I walked back to my office, determination temporarily overriding panic. I'd fix this. I'd open the design again, figure out where I'd gone wrong, and create something so undeniably perfect they'd have to accept it.

The design file loaded, filling my screen with the vibrant color scheme I'd developed based on their "fresh, energetic, forward-thinking" brief. I'd incorporated elements of vintage fruit crate labels with modern, clean typography. The concept board included application mock-ups for bottles, promotional materials, and their website. The work was good. I knew it was good.

But now, through the lens of their rejection, I could only see flaws. That shade of green was too acidic. The font was trying too hard. The overall aesthetic was juvenile.

Tears blurred my vision, turning the colors into hazy smudges. I blinked rapidly, trying to clear my sight, but the tears kept coming. A drop splashed onto my keyboard. Then another.

"Damn it," I whispered, wiping my cheeks with the heel of my hand. This wasn't helping. I couldn't see the design clearly, let alone fix it, when I was crying like a child.

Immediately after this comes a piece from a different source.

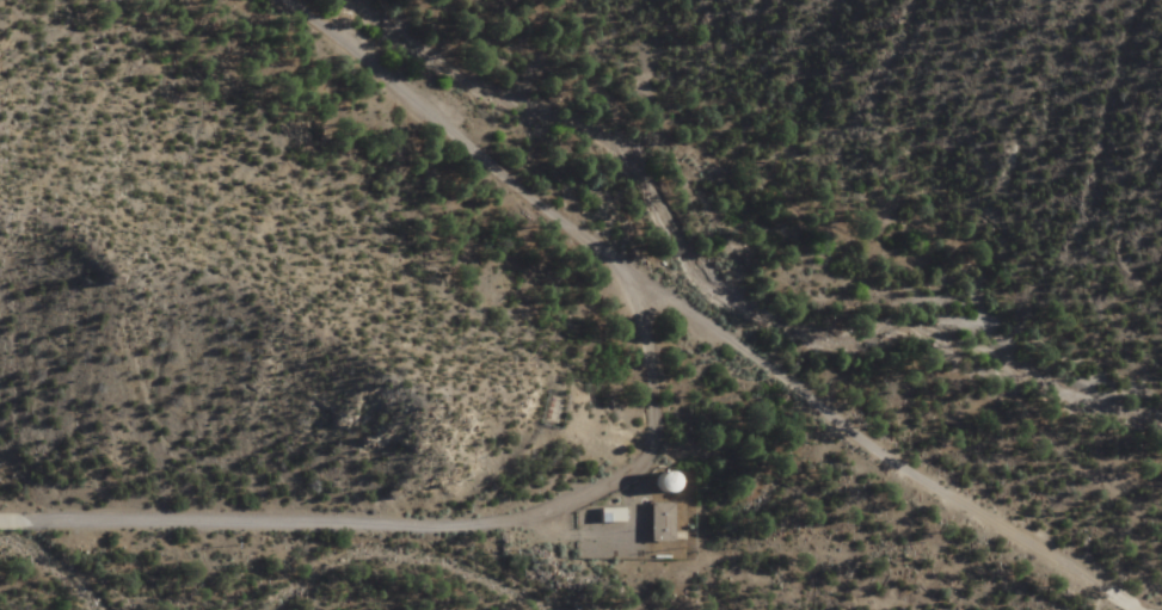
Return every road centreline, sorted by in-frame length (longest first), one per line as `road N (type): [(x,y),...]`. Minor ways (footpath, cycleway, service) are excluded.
road 1 (residential): [(288,0),(637,286),(711,324),(846,433),(1139,609)]
road 2 (residential): [(0,516),(460,523),(580,493),(648,454),(653,366),(637,286)]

I closed the laptop harder than necessary and pushed away from my desk. My head throbbed with the beginning of a tension headache. I stumbled to the living room and collapsed face-first onto my couch, burying my face in a throw pillow. Maybe if I just lay here for a while, the solution would come to me. Or maybe Vitality Juice would send a follow-up email saying it was all a mistake, they'd meant to send that to some other designer.

I almost laughed at how pathetic that fantasy was. But I wasn’t laughing—I was crying. Tears ran freely down my cheeks and I sobbed, ugly, loud cries of anguish.

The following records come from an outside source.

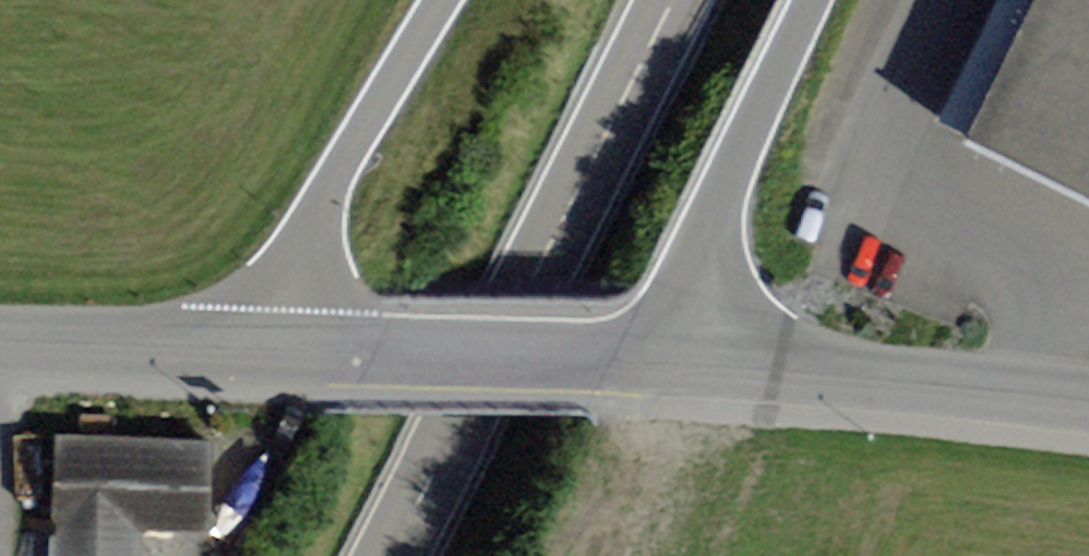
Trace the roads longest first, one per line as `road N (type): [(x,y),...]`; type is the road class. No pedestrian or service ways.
road 1 (secondary): [(667,0),(547,257),(391,555)]
road 2 (unclassified): [(1088,398),(686,362)]
road 3 (unclassified): [(686,362),(297,352)]
road 4 (secondary): [(686,362),(715,209),(812,0)]
road 5 (secondary): [(441,0),(325,203),(310,247),(297,352)]
road 6 (unclassified): [(297,352),(0,347)]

The doorbell rang, cutting through my spiral of self-pity. I lifted my head, momentarily disoriented. I wasn't expecting anyone. Maybe it was a package delivery that needed a signature. Or a neighbor with a misdelivered mail.

I dragged myself off the couch, wiping my eyes and cheeks, though I was sure my face still showed evidence of crying. Whoever it was, I'd get rid of them quickly and go back to my crisis.

I opened the door, and my heart stuttered.

Ethan stood there, tall and solid, holding two coffee cups from Bean Around Town, the café three blocks from my apartment. His smile, warm and easy, froze when he saw my face.

"Lily," he said, his voice dropping to that lower register that made my insides turn to jelly. "What's wrong?"

I opened my mouth to say "nothing," the automatic response I'd perfected through years of keeping my problems to myself. But my throat closed around the word, and instead, a small, broken sound escaped.